I'm building a C++ library where I want to simplify what users need to do to build modular templates. For example, if a user wants to build an agent-based simulation, they might configure a World template with an organism type, a population manager, an environment manager, and a systematics manager.

Each of the managers also need to know the organism type, so a declaration might look something like:

World< NeuralNetworkAgent, EAPop<NeuralNetworkAgent>,
       MazeEnvironment<NeuralNetworkAgent>,
       LineageTracker<NeuralNetworkAgent> > world;

I'd much rather users not have to repeat NeuralNetworkAgent each time. If I am able to change template arguments, then default arguments can be used and the above can be simplified to:

World< NeuralNetworkAgent, EAPop<>, MazeEnvironment<>, LineageTracker<> > world;

Plus it's easier to convert from one world type to another without worrying about type errors.

Of course, I can deal with most errors using static_assert and just deal with the longer declarations, but I'd like to know if a better solution is possible.

Answer 1

This seems to work in the manner you're asking about, tested with gcc 5.3.1:

#include <vector>
#include <string>

template<typename T, typename ...U> class AdaptTemplateHelper;

template<template <typename...> class T, typename ...V, typename ...U>
class AdaptTemplateHelper<T<V...>, U...> {
 public:

    typedef T<U...> type;
};

template<typename T, typename ...U>
using AdaptTemplate=typename AdaptTemplateHelper<T, U...>::type;

void foo(const std::vector<std::string> &s)
{
}

int main()
{
    AdaptTemplate<std::vector<int>, std::string> bar;

    bar.push_back("AdaptTemplate");
    foo(bar);
    return 0;
}

Best C++ question this week.

Answer 2

This is basically two separate problems: how to decompose an instantiation of a class template into the class template, and then how to take a class template and instantiate it.

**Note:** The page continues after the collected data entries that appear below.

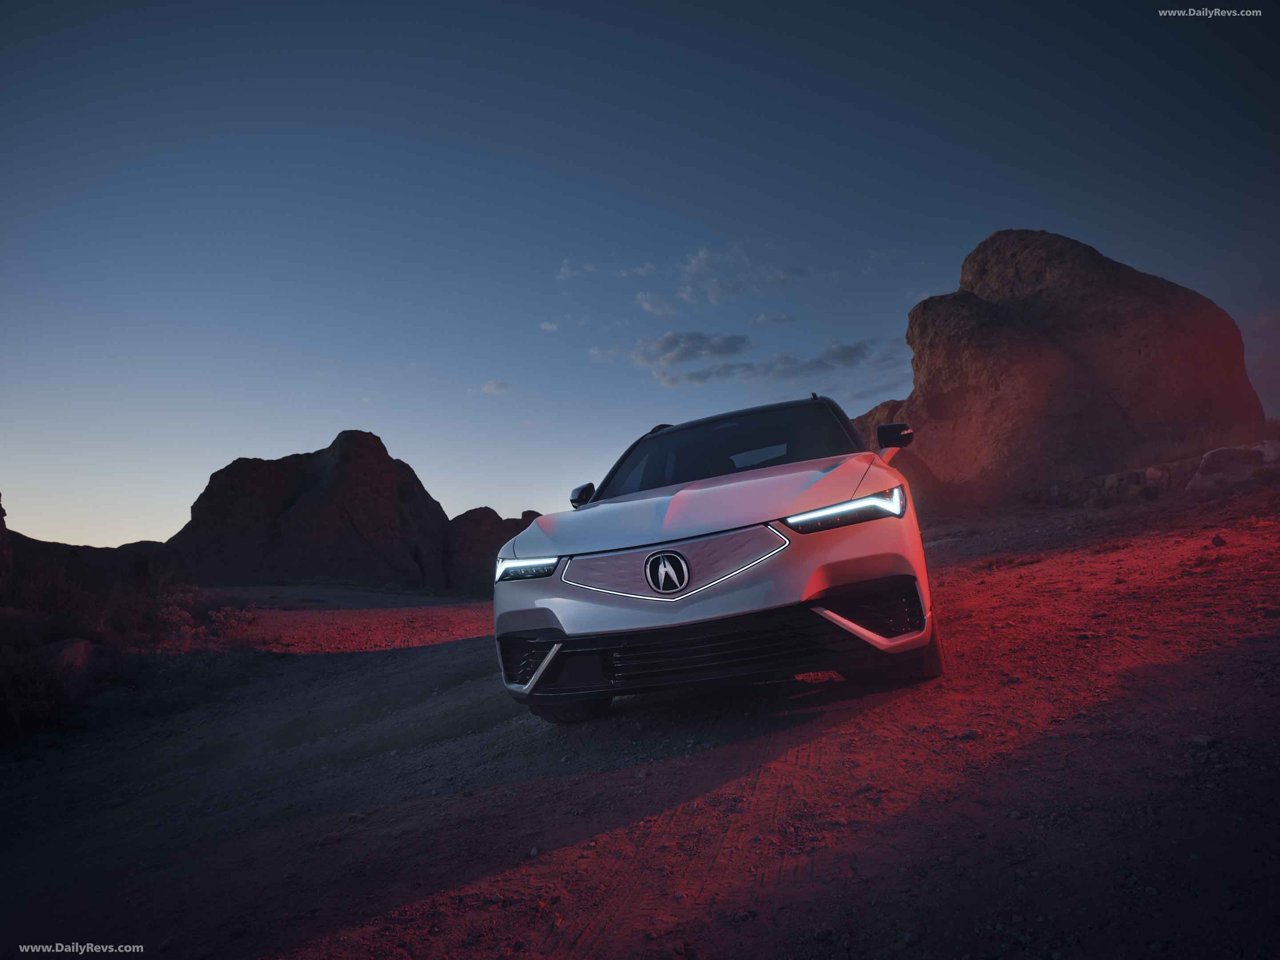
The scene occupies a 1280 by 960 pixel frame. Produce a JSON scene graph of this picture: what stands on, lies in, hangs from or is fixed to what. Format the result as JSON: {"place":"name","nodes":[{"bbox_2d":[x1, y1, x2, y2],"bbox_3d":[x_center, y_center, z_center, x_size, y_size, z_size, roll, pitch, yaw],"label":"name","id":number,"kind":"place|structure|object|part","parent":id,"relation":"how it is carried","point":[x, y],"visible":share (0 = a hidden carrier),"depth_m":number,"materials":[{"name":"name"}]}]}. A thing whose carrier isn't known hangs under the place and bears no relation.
{"place":"outdoors","nodes":[
{"label":"outdoors","id":0,"kind":"place"},
{"bbox_2d":[480,379,510,394],"label":"cloud","id":1,"kind":"structure","parent":0,"point":[494,386],"materials":[{"name":"white"}]},
{"bbox_2d":[539,319,560,331],"label":"cloud","id":2,"kind":"structure","parent":0,"point":[547,326],"materials":[{"name":"white"}]},
{"bbox_2d":[557,258,596,279],"label":"cloud","id":3,"kind":"structure","parent":0,"point":[568,273],"materials":[{"name":"white"}]},
{"bbox_2d":[587,345,621,363],"label":"cloud","id":4,"kind":"structure","parent":0,"point":[597,350],"materials":[{"name":"white"}]},
{"bbox_2d":[613,263,655,279],"label":"cloud","id":5,"kind":"structure","parent":0,"point":[642,273],"materials":[{"name":"white"}]},
{"bbox_2d":[0,0,1279,551],"label":"sky","id":6,"kind":"structure","parent":0,"point":[1029,210],"materials":[{"name":"blue"}]},
{"bbox_2d":[0,476,1279,959],"label":"dirt ground","id":7,"kind":"structure","parent":0,"point":[406,657],"materials":[{"name":"brown"}]},
{"bbox_2d":[0,495,14,598],"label":"rock","id":8,"kind":"object","parent":7,"relation":"on","point":[1,528],"visible":0.94,"depth_m":10.63,"materials":[{"name":"brown stone"}]},
{"bbox_2d":[0,637,99,734],"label":"shrub","id":9,"kind":"object","parent":7,"relation":"on","point":[25,676],"visible":0.81,"depth_m":6.16,"materials":[{"name":"plant"}]},
{"bbox_2d":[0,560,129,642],"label":"shrub","id":10,"kind":"object","parent":7,"relation":"on","point":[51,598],"visible":0.7,"depth_m":10.33,"materials":[{"name":"plant"}]},
{"bbox_2d":[39,638,97,677],"bbox_3d":[-5.012,1.643,6.969,0.734,0.519,0.778,-2,-4,3],"label":"rock","id":11,"kind":"object","parent":7,"relation":"on","point":[80,646],"visible":0.58,"depth_m":6.86,"materials":[{"name":"stone"}]},
{"bbox_2d":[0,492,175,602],"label":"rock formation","id":12,"kind":"structure","parent":7,"relation":"on","point":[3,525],"materials":[{"name":"brown stone"}]},
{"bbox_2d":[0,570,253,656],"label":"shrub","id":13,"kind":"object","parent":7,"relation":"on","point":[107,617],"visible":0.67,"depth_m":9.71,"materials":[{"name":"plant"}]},
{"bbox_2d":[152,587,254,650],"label":"shrub","id":14,"kind":"object","parent":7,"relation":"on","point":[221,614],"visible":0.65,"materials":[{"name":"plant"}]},
{"bbox_2d":[165,430,451,587],"bbox_3d":[-12.816,1.961,31.487,11.721,7.481,9.297,-2,-4,3],"label":"rock formation","id":15,"kind":"object","parent":7,"relation":"on","point":[223,506],"visible":0.86,"depth_m":29.39,"materials":[{"name":"brown stone"}]},
{"bbox_2d":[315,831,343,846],"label":"rock","id":16,"kind":"object","parent":7,"relation":"on","point":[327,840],"visible":0.81,"depth_m":3.91,"materials":[{"name":"grey stone"}]},
{"bbox_2d":[440,506,540,592],"bbox_3d":[-5.333,2.921,29.943,5.526,4.125,5.095,-2,-4,3],"label":"rock","id":17,"kind":"object","parent":7,"relation":"on","point":[465,520],"visible":0.56,"depth_m":28.53,"materials":[{"name":"brown stone"}]},
{"bbox_2d":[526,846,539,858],"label":"stone","id":18,"kind":"object","parent":7,"relation":"on","point":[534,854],"visible":0.86,"depth_m":3.39,"materials":[{"name":"grey stone"}]},
{"bbox_2d":[488,395,946,723],"bbox_3d":[0.625,0.410,5.506,2.048,1.667,4.763,-2,-4,3],"label":"car","id":19,"kind":"object","parent":7,"relation":"on","point":[875,635],"visible":0.98,"depth_m":4.04,"materials":[{"name":"metal"}]},
{"label":"headlight","id":20,"kind":"part","parent":19,"relation":"part of","materials":[{"name":"plastic"}]},
{"label":"tire","id":21,"kind":"part","parent":19,"relation":"part of","materials":[{"name":"black rubber"}]},
{"label":"mirror","id":22,"kind":"part","parent":19,"relation":"part of","materials":[{"name":"black mirror"}]},
{"label":"grille","id":23,"kind":"part","parent":19,"relation":"part of","materials":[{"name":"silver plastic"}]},
{"label":"hood","id":24,"kind":"part","parent":19,"relation":"part of","materials":[{"name":"metal"}]},
{"label":"windshield","id":25,"kind":"part","parent":19,"relation":"part of","materials":[{"name":"black"}]},
{"label":"led headlight","id":26,"kind":"part","parent":19,"relation":"part of","materials":[{"name":"plastic"}]},
{"label":"mirror","id":27,"kind":"part","parent":19,"relation":"part of","materials":[{"name":"black mirror"}]},
{"label":"tire","id":28,"kind":"part","parent":19,"relation":"part of","materials":[{"name":"black rubber"}]},
{"bbox_2d":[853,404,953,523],"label":"boulder","id":29,"kind":"object","parent":7,"relation":"on","point":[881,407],"visible":0.26,"depth_m":17.52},
{"bbox_2d":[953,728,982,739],"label":"rock","id":30,"kind":"object","parent":7,"relation":"on","point":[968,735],"visible":0.86,"depth_m":3.59,"materials":[{"name":"grey stone"}]},
{"bbox_2d":[879,230,1260,498],"bbox_3d":[9.705,-2.051,19.246,7.896,7.042,7.052,-2,-4,3],"label":"large boulder","id":31,"kind":"object","parent":7,"relation":"on","point":[1172,318],"visible":0.87,"depth_m":17.34,"materials":[{"name":"brown stone"}]},
{"bbox_2d":[1039,455,1210,507],"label":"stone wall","id":32,"kind":"structure","parent":7,"relation":"on","point":[1117,477],"depth_m":13.89,"materials":[{"name":"grey stone"}]},
{"bbox_2d":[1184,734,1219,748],"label":"rock","id":33,"kind":"object","parent":7,"relation":"on","point":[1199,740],"visible":0.72,"depth_m":2.95,"materials":[{"name":"grey stone"}]},
{"bbox_2d":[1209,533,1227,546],"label":"rock","id":34,"kind":"object","parent":7,"relation":"on","point":[1217,542],"visible":0.96,"depth_m":7.06,"materials":[{"name":"stone"}]},
{"bbox_2d":[1186,440,1279,493],"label":"rock","id":35,"kind":"object","parent":7,"relation":"on","point":[1204,463],"visible":0.81,"depth_m":11.36,"materials":[{"name":"grey stone"}]},
{"bbox_2d":[634,290,678,315],"label":"cloud","id":36,"kind":"structure","parent":0,"point":[647,305],"materials":[{"name":"white"}]},
{"bbox_2d":[636,331,749,363],"label":"cloud","id":37,"kind":"structure","parent":0,"point":[693,337],"materials":[{"name":"grey"}]},
{"bbox_2d":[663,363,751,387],"label":"cloud","id":38,"kind":"structure","parent":0,"point":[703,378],"materials":[{"name":"grey"}]},
{"bbox_2d":[678,248,747,304],"label":"cloud","id":39,"kind":"structure","parent":0,"point":[695,262],"materials":[{"name":"white"}]},
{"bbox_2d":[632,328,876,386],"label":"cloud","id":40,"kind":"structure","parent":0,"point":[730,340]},
{"bbox_2d":[753,312,798,324],"label":"cloud","id":41,"kind":"structure","parent":0,"point":[785,318],"materials":[{"name":"grey"}]},
{"bbox_2d":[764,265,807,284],"label":"cloud","id":42,"kind":"structure","parent":0,"point":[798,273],"materials":[{"name":"grey"}]},
{"bbox_2d":[754,340,870,377],"label":"cloud","id":43,"kind":"structure","parent":0,"point":[836,353],"materials":[{"name":"grey"}]},
{"bbox_2d":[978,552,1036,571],"label":"dry grass","id":44,"kind":"structure","parent":0,"point":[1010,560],"visible":0.72,"materials":[{"name":"brown plant"}]},
{"bbox_2d":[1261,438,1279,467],"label":"rock","id":45,"kind":"object","parent":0,"point":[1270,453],"visible":0.58,"depth_m":12.28,"materials":[{"name":"grey stone"}]}
]}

Let's go with the principle that template metaprogramming is easier if everything is always a type.

First, the second part. Given a class template, let's turn it into a metafunction class:

template <template <typename...> class F>
struct quote {
    template <typename... Args>
    using apply = F<Args...>;
};

Here, quote<std::vector> is a metafunction class. It is a concrete type that has a member template apply. So quote<std::vector>::apply<int> gives you std::vector<int>.

Now, we need to unpack a type. Let's call it unquote (at least that seems appropriate to me). This is a metafunction that takes a type and yields a metafunction class:

template <class >
struct unquote;

template <class T>
using unquote_t = typename unquote<T>::type;

template <template <typename...> class F, typename... Args>
struct unquote<F<Args...>> {
    using type = quote<F>;
};

Now all you need to do is pass the instantiation into unquote and provide the new args you want into the metafunction class it spits out:

unquote_t<std::vector<int>>::apply<std::string>

---

For your specific case, just quote everything:

// I don't know what these things actually are, sorry
template <class Agent, class MF1, class MF2, class MF3>
struct World {
    using t1 = MF1::template apply<Agent>;
    using t2 = MF2::template apply<Agent>;
    using t3 = MF3::template apply<Agent>;
};


World< NeuralNetworkAgent,
    quote<EAPop>,
    quote<MazeEnvironment>,
    quote<LineageTracker>
> w;

Answer 3

Your actual problem can be solved by just taking template template parameters.

template <class Agent, template<class...> class F1,
                       template<class...> class F2,
                       template<class...> class F3>
struct World {
    // use F1<Agent> etc.
};

World<NeuralNetworkAgent, EAPop, MazeEnvironment, LineageTracker > world;

@Barry's quote is a fancier way of doing this, which is useful for more complex metaprogramming, but is IMO overkill for a use case this simple.

Rebinding arbitrary template specializations to a different set of template arguments is not possible in C++; at most you can deal with a subset (primarily templates only taking type parameters, plus some other combinations you may choose to support), and even then there are numerous problems. Correctly rebinding std::unordered_set<int, my_fancy_hash<int>, std::equal_to<>, std::pmr::polymorphic_allocator<int>> requires knowledge specific to the templates used.